The U.S. jobs report will set the tone for the day as it represents a way to gauge the health of the economy – namely consumer spending.  This year’s report carries a little more weight than previous reports because it will either back or refute the recent evidence that the economy has turned the corner.  Equity market traders are hoping for a good number ahead of this year’s holiday season.  

On Wednesday the U.S. Federal Reserve announced that it remained committed to its low interest policy for an “extended period.”  This statement can be interpreted by investors as a 30-day free ride in the market until the Fed meets again next month.  This means the possibility of a softer Dollar and greater demand for higher yielding assets.  

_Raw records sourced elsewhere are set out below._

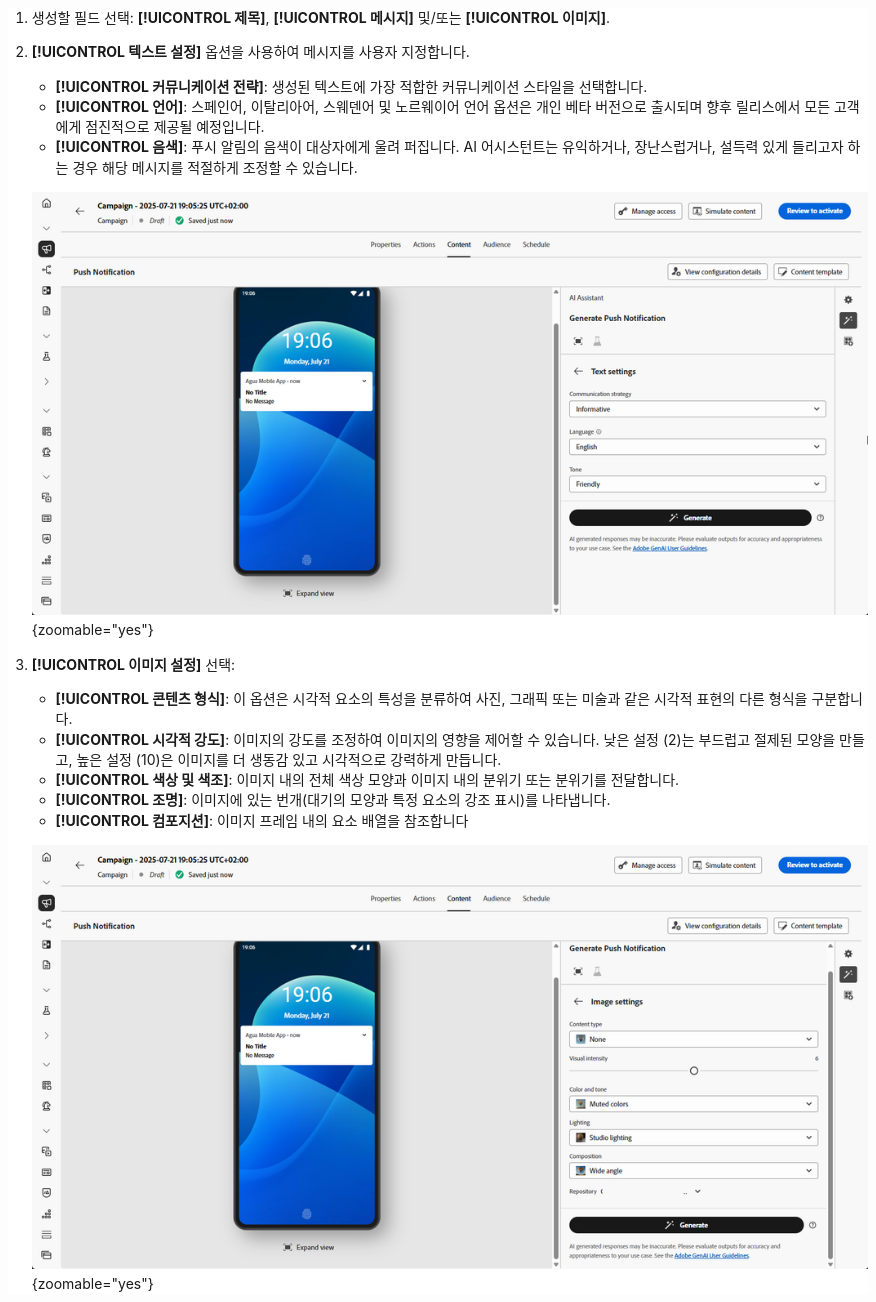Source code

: 1. 생성할 필드 선택: **[!UICONTROL 제목]**, **[!UICONTROL 메시지]** 및/또는 **[!UICONTROL 이미지]**.

1. **[!UICONTROL 텍스트 설정]** 옵션을 사용하여 메시지를 사용자 지정합니다.

   * **[!UICONTROL 커뮤니케이션 전략]**: 생성된 텍스트에 가장 적합한 커뮤니케이션 스타일을 선택합니다.
   * **[!UICONTROL 언어]**: 스페인어, 이탈리아어, 스웨덴어 및 노르웨이어 언어 옵션은 개인 베타 버전으로 출시되며 향후 릴리스에서 모든 고객에게 점진적으로 제공될 예정입니다.
   * **[!UICONTROL 음색]**: 푸시 알림의 음색이 대상자에게 울려 퍼집니다. AI 어시스턴트는 유익하거나, 장난스럽거나, 설득력 있게 들리고자 하는 경우 해당 메시지를 적절하게 조정할 수 있습니다.

   ![](assets/push-genai-full-3.png){zoomable="yes"}

1. **[!UICONTROL 이미지 설정]** 선택:

   * **[!UICONTROL 콘텐츠 형식]**: 이 옵션은 시각적 요소의 특성을 분류하여 사진, 그래픽 또는 미술과 같은 시각적 표현의 다른 형식을 구분합니다.
   * **[!UICONTROL 시각적 강도]**: 이미지의 강도를 조정하여 이미지의 영향을 제어할 수 있습니다. 낮은 설정 (2)는 부드럽고 절제된 모양을 만들고, 높은 설정 (10)은 이미지를 더 생동감 있고 시각적으로 강력하게 만듭니다.
   * **[!UICONTROL 색상 및 색조]**: 이미지 내의 전체 색상 모양과 이미지 내의 분위기 또는 분위기를 전달합니다.
   * **[!UICONTROL 조명]**: 이미지에 있는 번개(대기의 모양과 특정 요소의 강조 표시)를 나타냅니다.
   * **[!UICONTROL 컴포지션]**: 이미지 프레임 내의 요소 배열을 참조합니다

   ![](assets/push-genai-full-5.png){zoomable="yes"}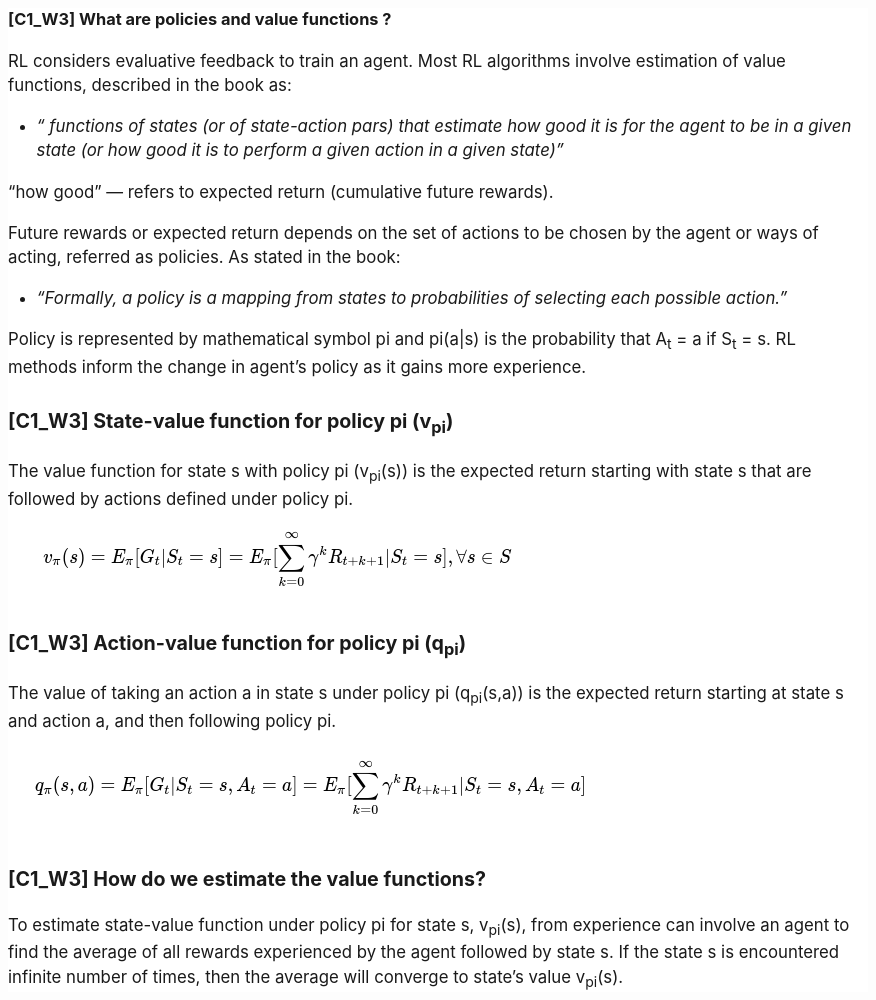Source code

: ### [C1_W3] What are policies and value functions ?

<span style="font-size:1.2em;">

RL considers evaluative feedback to train an agent. Most RL algorithms involve estimation of value functions, described in the book as:

 - _“ functions of states (or of state-action pars) that estimate how good it is for the agent to be in a given state (or how good it is to perform a given action in a given state)”_

“how good” — refers to expected return (cumulative future rewards).

Future rewards or expected return depends on the set of actions to be chosen by the agent or ways of acting, referred as policies. As stated in the book:

 - _“Formally, a policy is a mapping from states to probabilities of selecting each possible action.”_

Policy is represented by mathematical symbol pi and pi(a|s) 
is the probability that A<sub>t</sub> = a if S<sub>t</sub> = s. RL methods inform the change in agent’s policy as it gains more experience.


### [C1_W3] State-value function for policy pi (v<sub>pi</sub>)

The value function for state s with policy pi (v<sub>pi</sub>(s)) is the expected return starting with state s that are followed by actions defined under policy pi.

![state-value-for-policy](pngs/C1_W3_policies.png)


### [C1_W3] Action-value function for policy pi (q<sub>pi</sub>)


The value of taking an action a in state s under policy pi (q<sub>pi</sub>(s,a)) is the expected return starting at state s and action a, and then following policy pi.

![action-value-for-policy1](pngs/C1_W3_policies_1.png)


### [C1_W3] How do we estimate the value functions?


To estimate state-value function under policy pi for state s, v<sub>pi</sub>(s), from experience can involve an agent to find the average of all rewards experienced by the agent followed by state s. If the state s is encountered infinite number of times, then the average will converge to state’s value v<sub>pi</sub>(s).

Yesterday the Bank of England announced that interest rates would remain at the historically low 0.50% level.  The BoE did increase its quantitative easing program by $41 billion.  This figure came within the range of expectations and triggered a rally in the GBP USD.  The main trend is up and the market is within striking distance of the October high at 1.6691.

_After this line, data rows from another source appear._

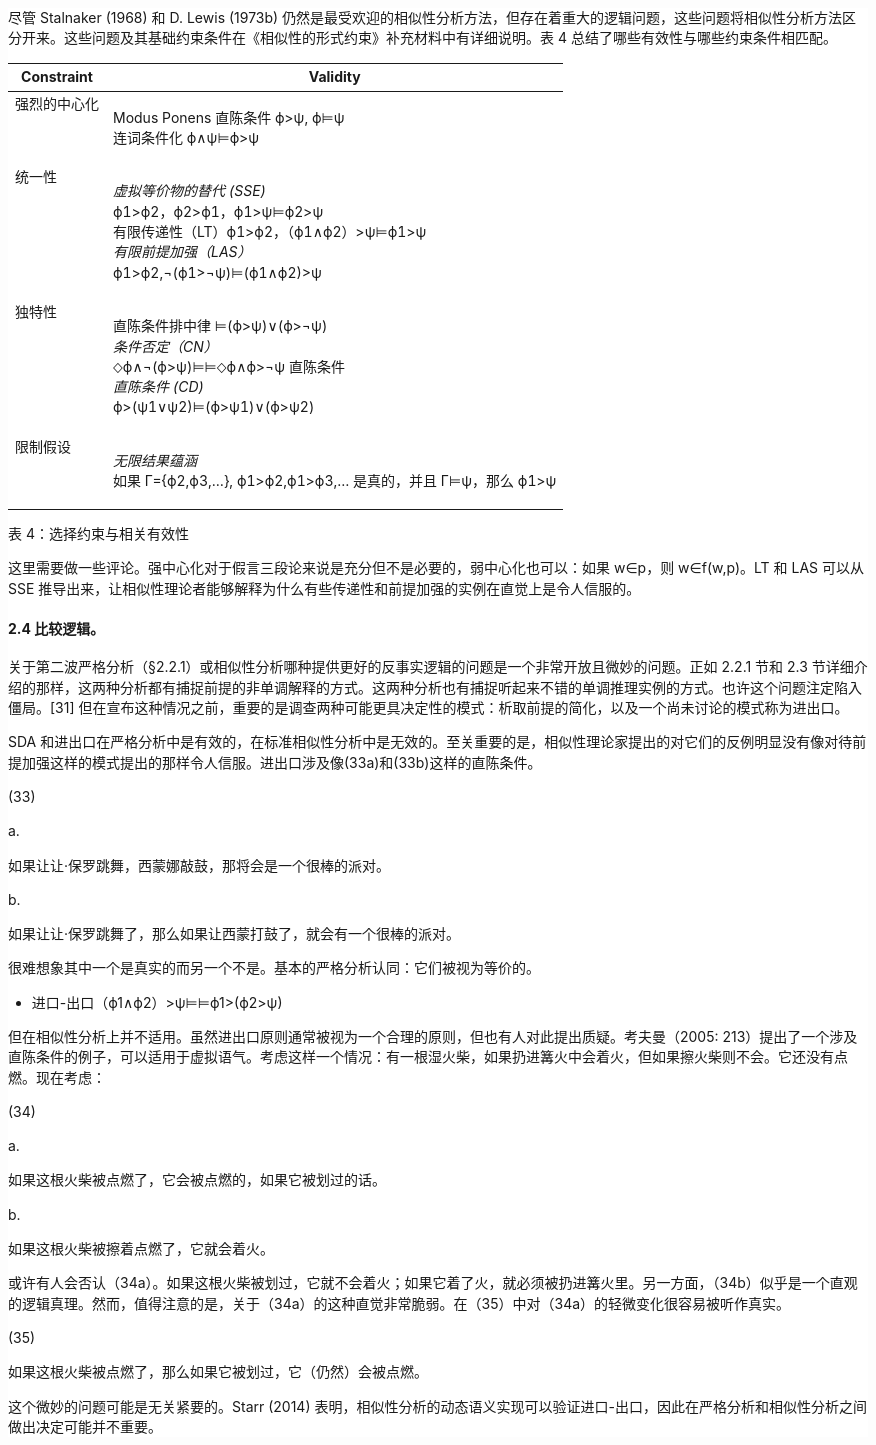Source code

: 尽管 Stalnaker (1968) 和 D. Lewis (1973b) 仍然是最受欢迎的相似性分析方法，但存在着重大的逻辑问题，这些问题将相似性分析方法区分开来。这些问题及其基础约束条件在《相似性的形式约束》补充材料中有详细说明。表 4 总结了哪些有效性与哪些约束条件相匹配。

| **Constraint** | **Validity**                                                                                                                                 |
| -------------- | -------------------------------------------------------------------------------------------------------------------------------------------- |
| 强烈的中心化         | <p>Modus Ponens 直陈条件 ϕ>ψ, ϕ⊨ψ<br>连词条件化 ϕ∧ψ⊨ϕ>ψ</p>                                                                                           |
| 统一性            | <p><em>虚拟等价物的替代 (SSE)</em><br>ϕ1>ϕ2，ϕ2>ϕ1，ϕ1>ψ⊨ϕ2>ψ<br>有限传递性（LT）ϕ1>ϕ2，（ϕ1∧ϕ2）>ψ⊨ϕ1>ψ<br><em>有限前提加强（LAS）</em><br>ϕ1>ϕ2,¬(ϕ1>¬ψ)⊨(ϕ1∧ϕ2)>ψ</p> |
| 独特性            | <p>直陈条件排中律 ⊨(ϕ>ψ)∨(ϕ>¬ψ)<br><em>条件否定（CN）</em><br>⬦ϕ∧¬(ϕ>ψ)⊨⊨⬦ϕ∧ϕ>¬ψ 直陈条件<br><em>直陈条件 (CD)</em><br>ϕ>(ψ1∨ψ2)⊨(ϕ>ψ1)∨(ϕ>ψ2)</p>                |
| 限制假设           | <p><em>无限结果蕴涵</em><br>如果 Γ={ϕ2,ϕ3,…}, ϕ1>ϕ2,ϕ1>ϕ3,… 是真的，并且 Γ⊨ψ，那么 ϕ1>ψ</p>                                                                   |

表 4：选择约束与相关有效性

这里需要做一些评论。强中心化对于假言三段论来说是充分但不是必要的，弱中心化也可以：如果 w∈p，则 w∈f(w,p)。LT 和 LAS 可以从 SSE 推导出来，让相似性理论者能够解释为什么有些传递性和前提加强的实例在直觉上是令人信服的。

#### 2.4 比较逻辑。

关于第二波严格分析（§2.2.1）或相似性分析哪种提供更好的反事实逻辑的问题是一个非常开放且微妙的问题。正如 2.2.1 节和 2.3 节详细介绍的那样，这两种分析都有捕捉前提的非单调解释的方式。这两种分析也有捕捉听起来不错的单调推理实例的方式。也许这个问题注定陷入僵局。\[31] 但在宣布这种情况之前，重要的是调查两种可能更具决定性的模式：析取前提的简化，以及一个尚未讨论的模式称为进出口。

SDA 和进出口在严格分析中是有效的，在标准相似性分析中是无效的。至关重要的是，相似性理论家提出的对它们的反例明显没有像对待前提加强这样的模式提出的那样令人信服。进出口涉及像(33a)和(33b)这样的直陈条件。

(33)

a.

如果让让·保罗跳舞，西蒙娜敲鼓，那将会是一个很棒的派对。

b.

如果让让·保罗跳舞了，那么如果让西蒙打鼓了，就会有一个很棒的派对。

很难想象其中一个是真实的而另一个不是。基本的严格分析认同：它们被视为等价的。

* 进口-出口（ϕ1∧ϕ2）>ψ⊨⊨ϕ1>(ϕ2>ψ)

但在相似性分析上并不适用。虽然进出口原则通常被视为一个合理的原则，但也有人对此提出质疑。考夫曼（2005: 213）提出了一个涉及直陈条件的例子，可以适用于虚拟语气。考虑这样一个情况：有一根湿火柴，如果扔进篝火中会着火，但如果擦火柴则不会。它还没有点燃。现在考虑：

(34)

a.

如果这根火柴被点燃了，它会被点燃的，如果它被划过的话。

b.

如果这根火柴被擦着点燃了，它就会着火。

或许有人会否认（34a）。如果这根火柴被划过，它就不会着火；如果它着了火，就必须被扔进篝火里。另一方面，（34b）似乎是一个直观的逻辑真理。然而，值得注意的是，关于（34a）的这种直觉非常脆弱。在（35）中对（34a）的轻微变化很容易被听作真实。

(35)

如果这根火柴被点燃了，那么如果它被划过，它（仍然）会被点燃。

这个微妙的问题可能是无关紧要的。Starr (2014) 表明，相似性分析的动态语义实现可以验证进口-出口，因此在严格分析和相似性分析之间做出决定可能并不重要。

The European Central Bank left interest rates unchanged at 1% while ECB President Trichet hinted at the central bank’s exit strategy.  Traders do not expect a rate hike soon but are expecting the ECB to begin withdrawing stimulus over the coming months.  Improving economic conditions in the Euro Zone are showing that stimulus measures are no longer warranted.

Traders are basing their expectations on the following statement by Trichet, [the ECB] “will make sure that the extraordinary liquidity measures taken are phased out in a timely and judicial fashion and that liquidity provided is absorbed in order to counter effectively any threat to price stability over the medium to longer term.”

This upbeat assessment of the Euro Zone economy helped the Euro yesterday and is giving it additional support overnight.  

Technically, the EUR USD is sitting inside of the retracement zone created by the 1.5063 to 1.4625 range at 1.4873 to 1.4918.  Downtrending Gann angle resistance is at 1.4883.  A breakout to the upside could trigger a rally to 1.4973.  Support is at 1.4865 and 1.4745.